Creating Cashmere Fluffy① Harvesting Cashmere Goat Hair Relief and Inspiration: Witnessing the Harmonious Relationship Between Cashmere and Humans Firsthand
Spring - The harvest season is a time of joy as the year's hard work pays off.
The body of a cashmere goat is covered with thick, stiff bristles, but nestled among these bristles grows soft, fluffy hair. This downy hair is what we use for cashmere sweaters. It's harvested in spring, around May, when the cashmere goat's coat transitions from its winter to summer hair. We use a tool akin to a rake (but without any pointed ends, of course) to meticulously collect the fluffy hairs. These hairs naturally fall out, so they are collected before this happens.
Unlike sheep's wool, cashmere goat wool can't be sheared in the same way (although some of it can be sheared nowadays). It takes about an hour to comb the wool of one cashmere goat. When I tried it myself, my arms grew tired after just five minutes. During the shearing season, the herders spend their whole day combing the downy hair, which is indeed very strenuous work. However, springtime represents a reward for the pastoralists' hard work throughout the year, bringing them the joy of the harvest season. So, despite the physical demands, they smile. As such, raising cashmere involves considerable labor, yet the amount of raw cashmere harvested from a single goat is only about 180 grams, equivalent to one "angel's stole," a cashmere item from UTO.
Recently, a majority of fashion materials such as knitwear and woven fabrics have been replaced by synthetic fibers.
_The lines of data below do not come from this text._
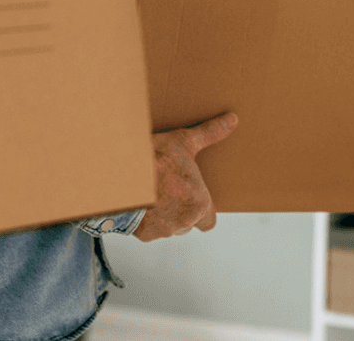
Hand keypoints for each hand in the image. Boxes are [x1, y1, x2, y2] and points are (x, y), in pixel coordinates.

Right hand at [133, 113, 237, 241]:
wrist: (121, 174)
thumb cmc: (154, 158)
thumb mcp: (183, 142)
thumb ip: (210, 134)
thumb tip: (232, 120)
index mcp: (199, 203)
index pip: (209, 220)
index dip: (201, 210)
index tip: (191, 197)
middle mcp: (185, 221)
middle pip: (188, 222)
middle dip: (179, 210)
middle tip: (167, 190)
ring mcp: (164, 229)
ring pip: (169, 227)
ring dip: (163, 215)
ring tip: (152, 194)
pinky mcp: (145, 233)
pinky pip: (149, 230)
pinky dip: (144, 220)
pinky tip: (138, 202)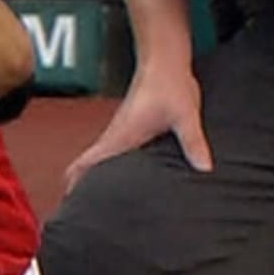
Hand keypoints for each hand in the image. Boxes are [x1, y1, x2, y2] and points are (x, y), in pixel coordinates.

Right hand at [64, 60, 211, 193]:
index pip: (86, 162)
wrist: (164, 59)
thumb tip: (204, 168)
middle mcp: (115, 136)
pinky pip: (114, 153)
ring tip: (101, 205)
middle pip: (87, 166)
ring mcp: (121, 132)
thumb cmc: (169, 84)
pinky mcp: (131, 128)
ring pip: (100, 160)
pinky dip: (111, 167)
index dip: (74, 184)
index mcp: (120, 136)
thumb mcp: (184, 115)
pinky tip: (126, 180)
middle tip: (84, 215)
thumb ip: (193, 142)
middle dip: (80, 188)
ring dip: (96, 178)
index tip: (69, 205)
Cashmere, on the other hand, is an agricultural product that is harvested from livestock lovingly raised by pastoralists. These pastoralists harvest the winter hair that grows and changes during the harsh winter months. Since it can be harvested annually through breeding, cashmere is a typical agricultural and livestock product that aligns with the Sustainable Development Goals (SDGs) recommended by the United Nations. Furthermore, it's an ecological material that decomposes naturally when disposed of after use.